::: Listed records

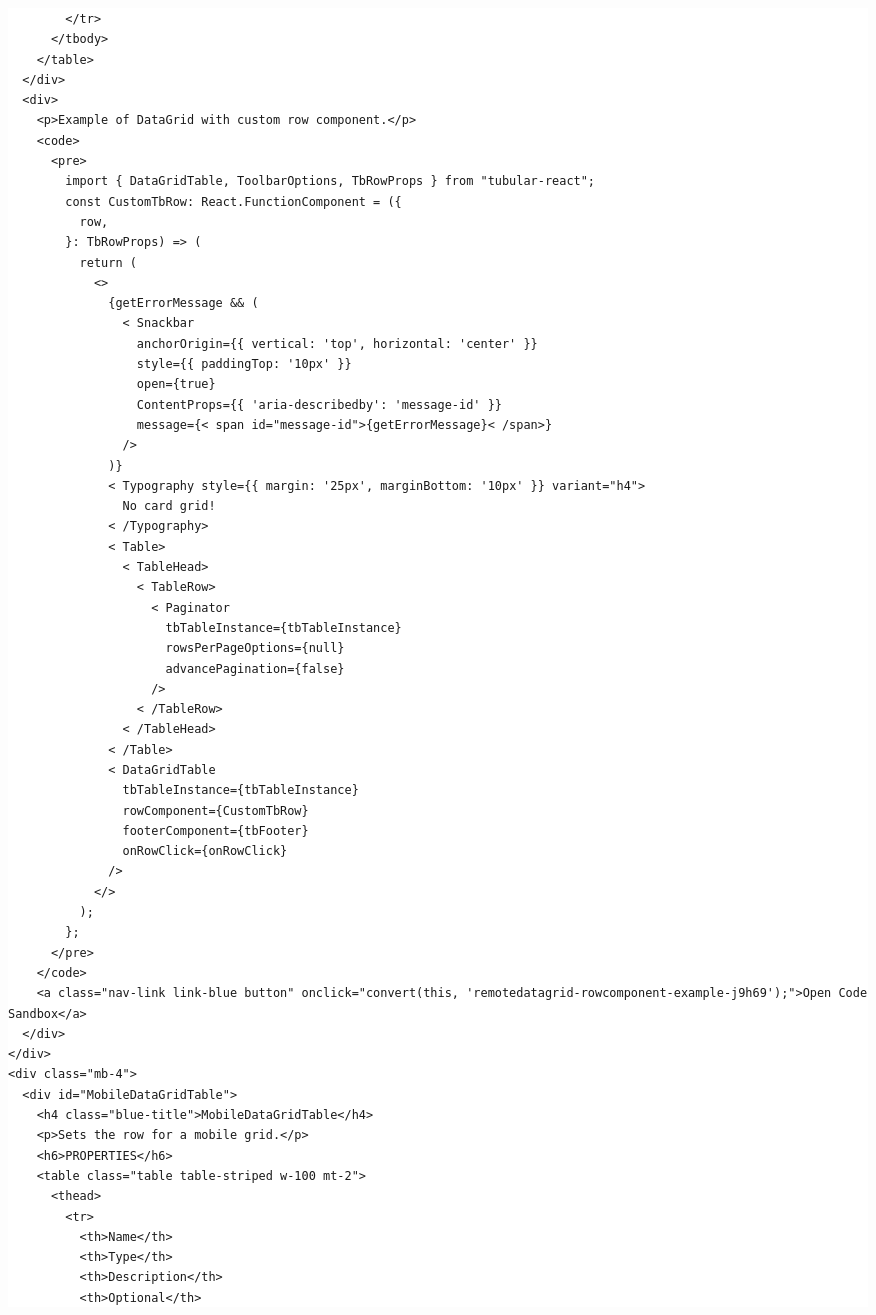             </tr>
          </tbody>
        </table>
      </div>
      <div>
        <p>Example of DataGrid with custom row component.</p>
        <code>
          <pre>
            import { DataGridTable, ToolbarOptions, TbRowProps } from "tubular-react";
            const CustomTbRow: React.FunctionComponent = ({
              row,
            }: TbRowProps) => (
              return (
                <>
                  {getErrorMessage && (
                    < Snackbar
                      anchorOrigin={{ vertical: 'top', horizontal: 'center' }}
                      style={{ paddingTop: '10px' }}
                      open={true}
                      ContentProps={{ 'aria-describedby': 'message-id' }}
                      message={< span id="message-id">{getErrorMessage}< /span>}
                    />
                  )}
                  < Typography style={{ margin: '25px', marginBottom: '10px' }} variant="h4">
                    No card grid!
                  < /Typography>
                  < Table>
                    < TableHead>
                      < TableRow>
                        < Paginator
                          tbTableInstance={tbTableInstance}
                          rowsPerPageOptions={null}
                          advancePagination={false}
                        />
                      < /TableRow>
                    < /TableHead>
                  < /Table>
                  < DataGridTable
                    tbTableInstance={tbTableInstance}
                    rowComponent={CustomTbRow}
                    footerComponent={tbFooter}
                    onRowClick={onRowClick}
                  />
                </>
              );
            };
          </pre>
        </code>
        <a class="nav-link link-blue button" onclick="convert(this, 'remotedatagrid-rowcomponent-example-j9h69');">Open CodeSandbox</a>
      </div>
    </div>
    <div class="mb-4">
      <div id="MobileDataGridTable">
        <h4 class="blue-title">MobileDataGridTable</h4>
        <p>Sets the row for a mobile grid.</p>
        <h6>PROPERTIES</h6>
        <table class="table table-striped w-100 mt-2">
          <thead>
            <tr>
              <th>Name</th>
              <th>Type</th>
              <th>Description</th>
              <th>Optional</th>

::::::

Task goal
Pick out and copy each line in the rows above that contains the string "getErrorMessage". Case counts when matching.

Reply to the exercise
                  {getErrorMessage && (
                      message={< span id="message-id">{getErrorMessage}< /span>}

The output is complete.